» EXERCISE REQUIREMENTS: Express each line of the material as a string in a JSON list, skipping blank lines and leaving out the pictures.

Source data:
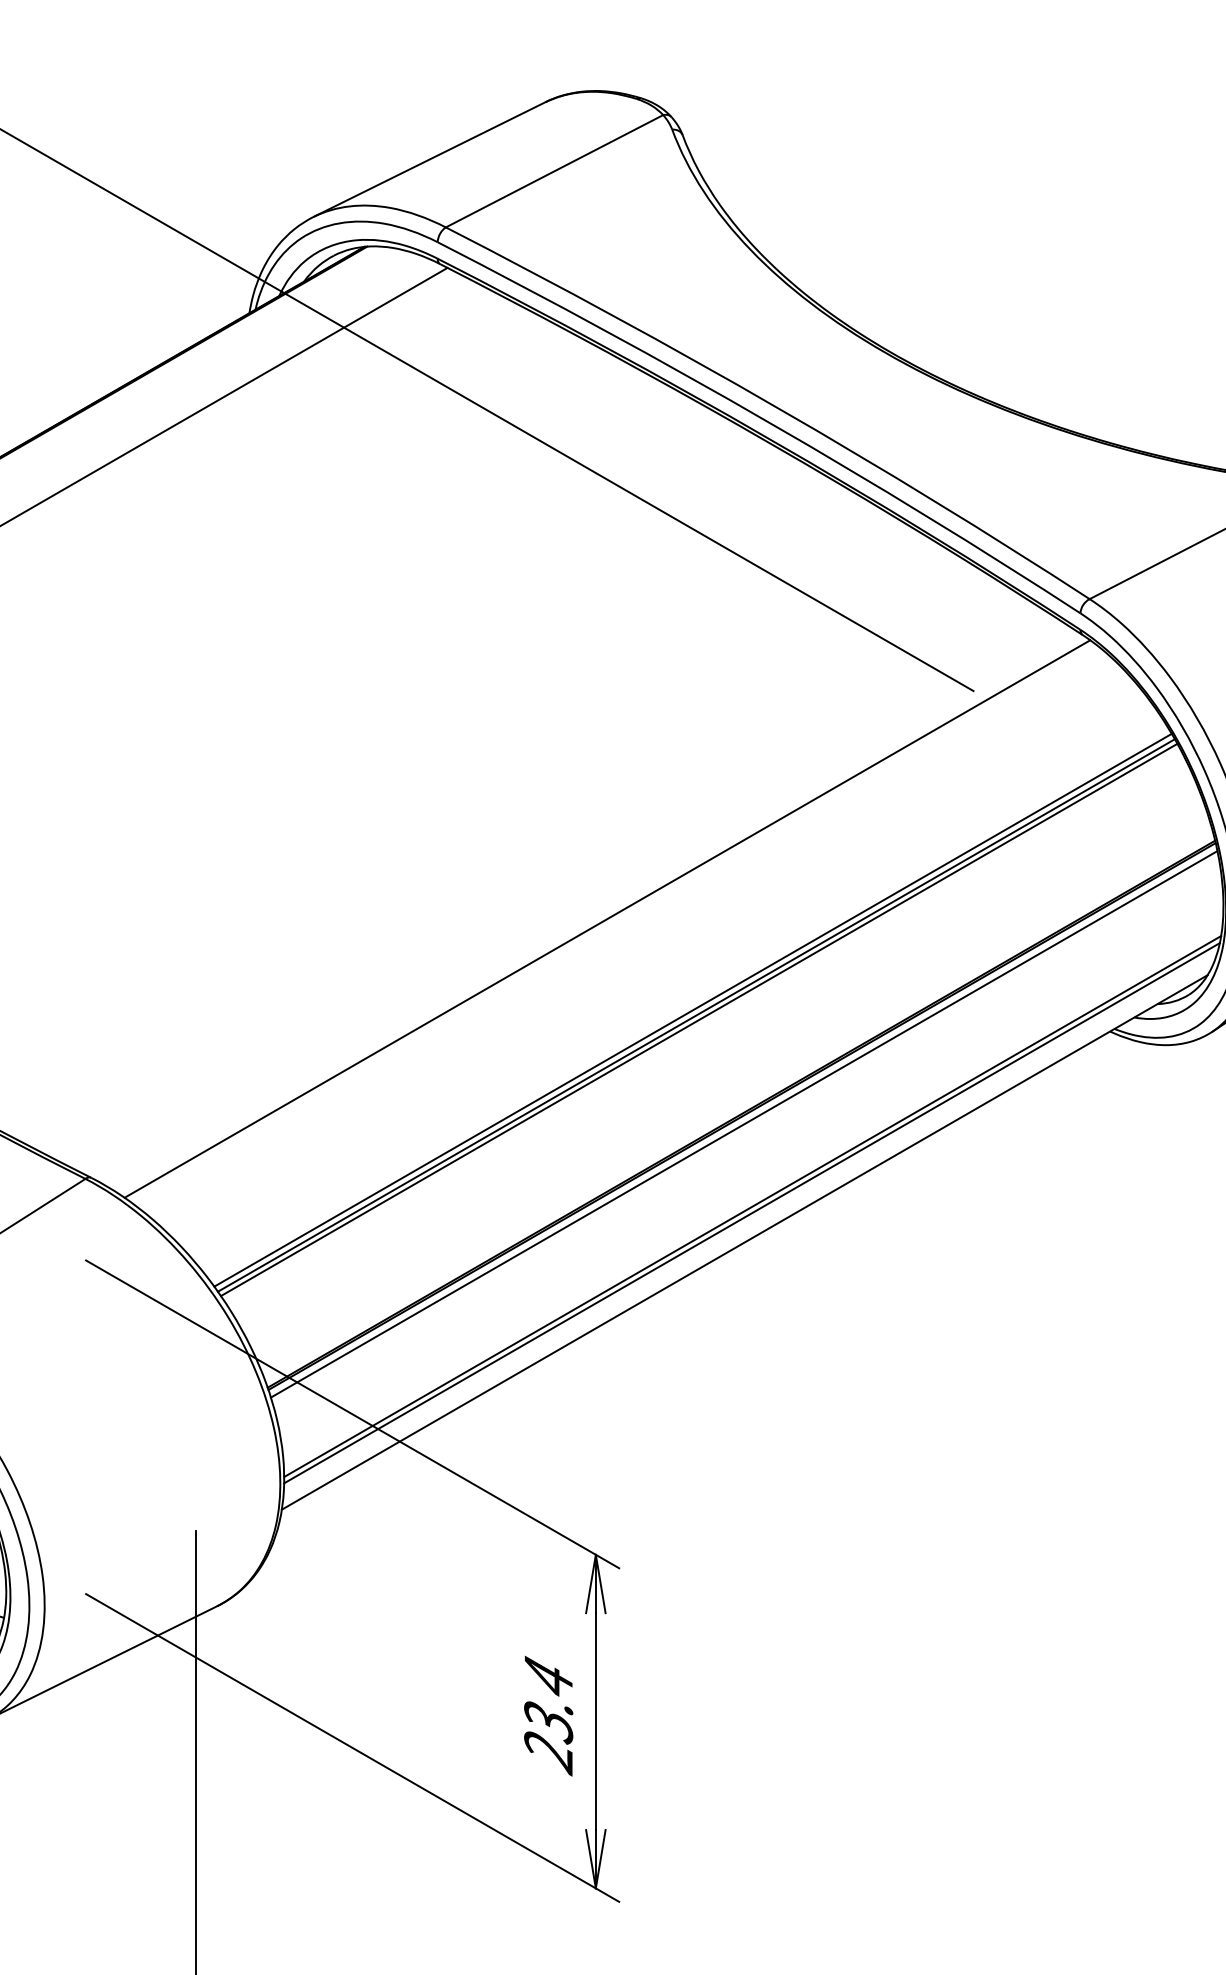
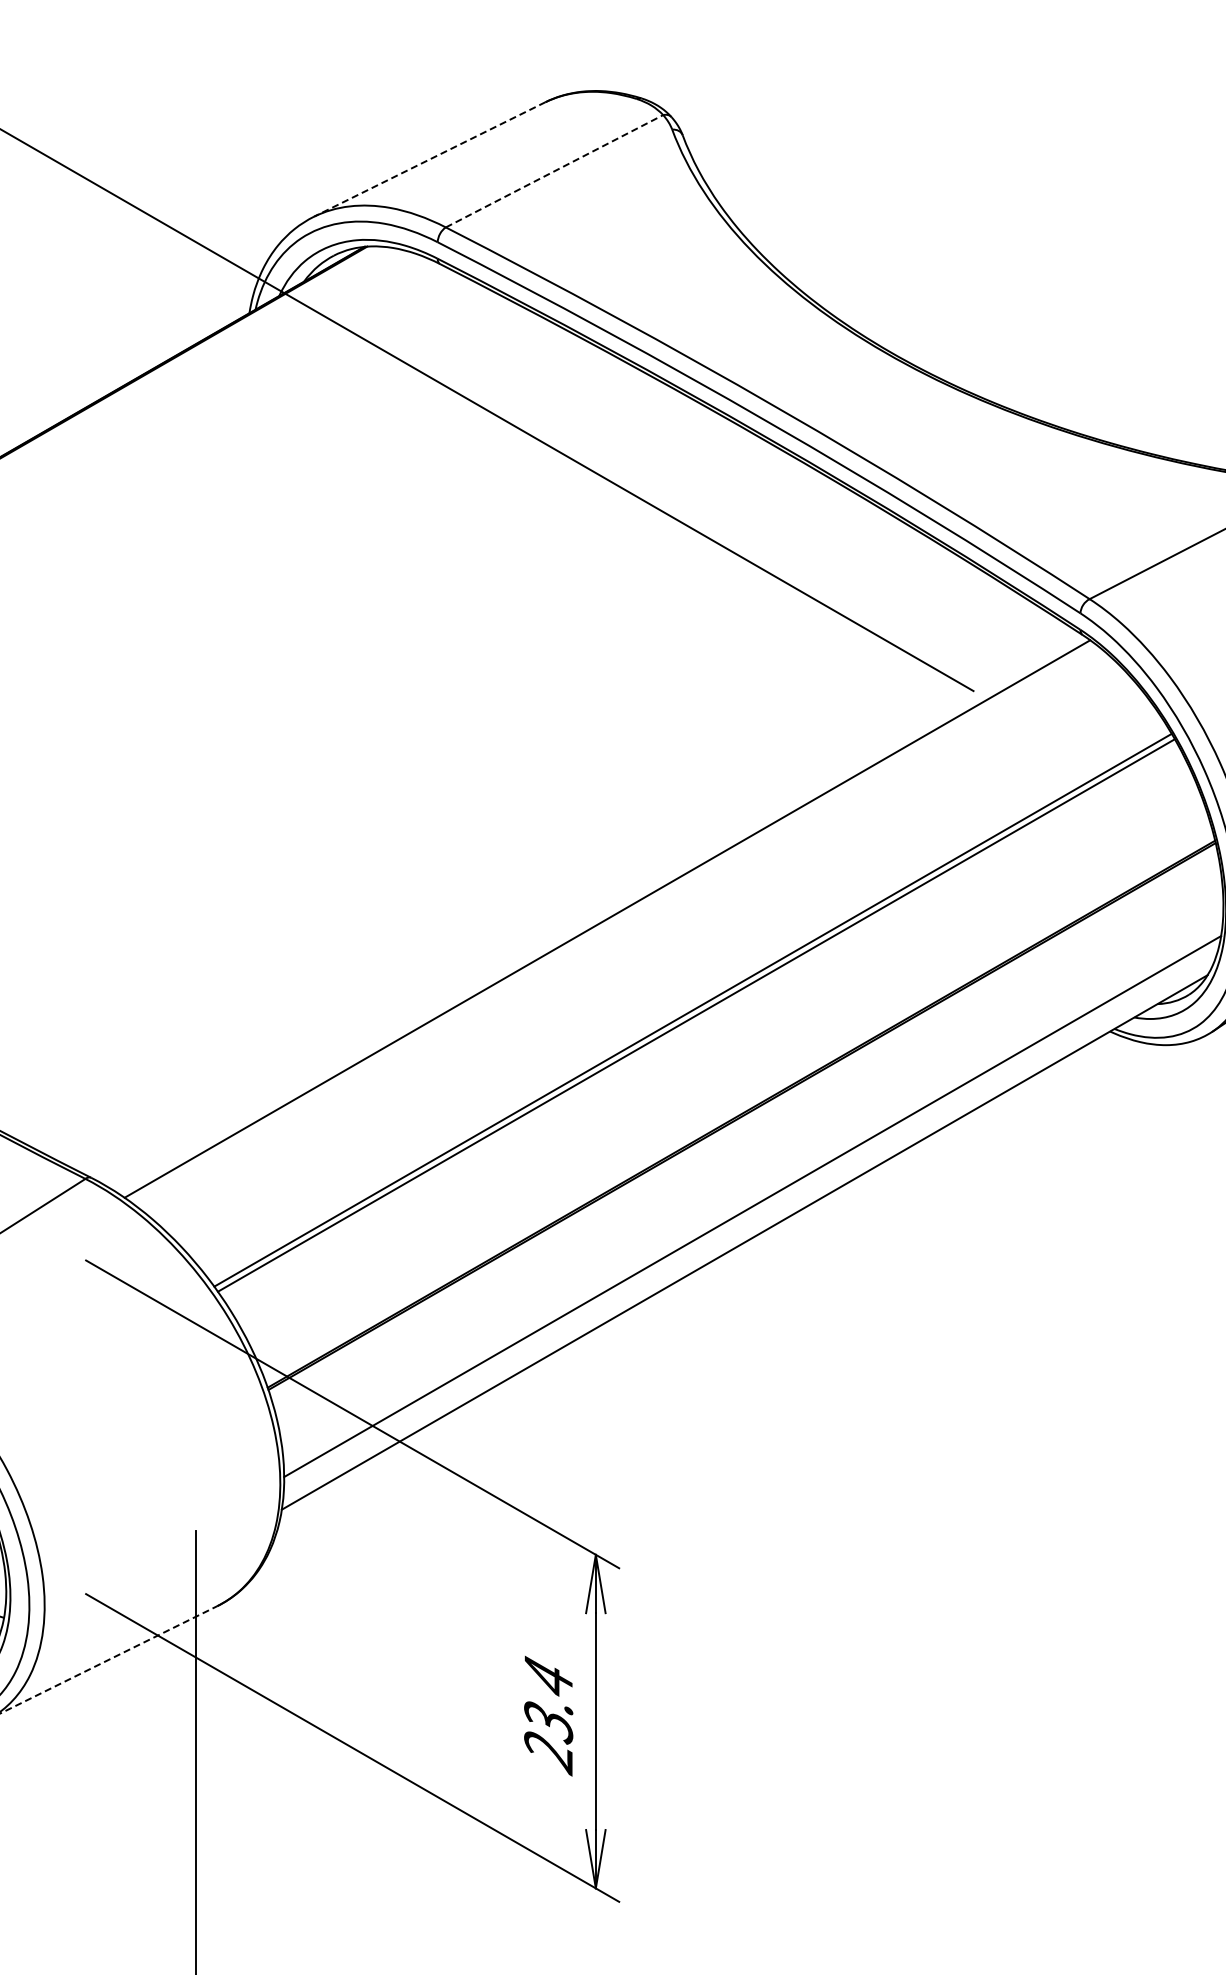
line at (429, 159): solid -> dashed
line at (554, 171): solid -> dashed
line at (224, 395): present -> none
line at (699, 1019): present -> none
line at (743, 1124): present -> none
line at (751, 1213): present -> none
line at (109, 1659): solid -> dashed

» EXERCISE ANSWER:
[
  "line at (429, 159): solid -> dashed",
  "line at (554, 171): solid -> dashed",
  "line at (224, 395): present -> none",
  "line at (699, 1019): present -> none",
  "line at (743, 1124): present -> none",
  "line at (751, 1213): present -> none",
  "line at (109, 1659): solid -> dashed"
]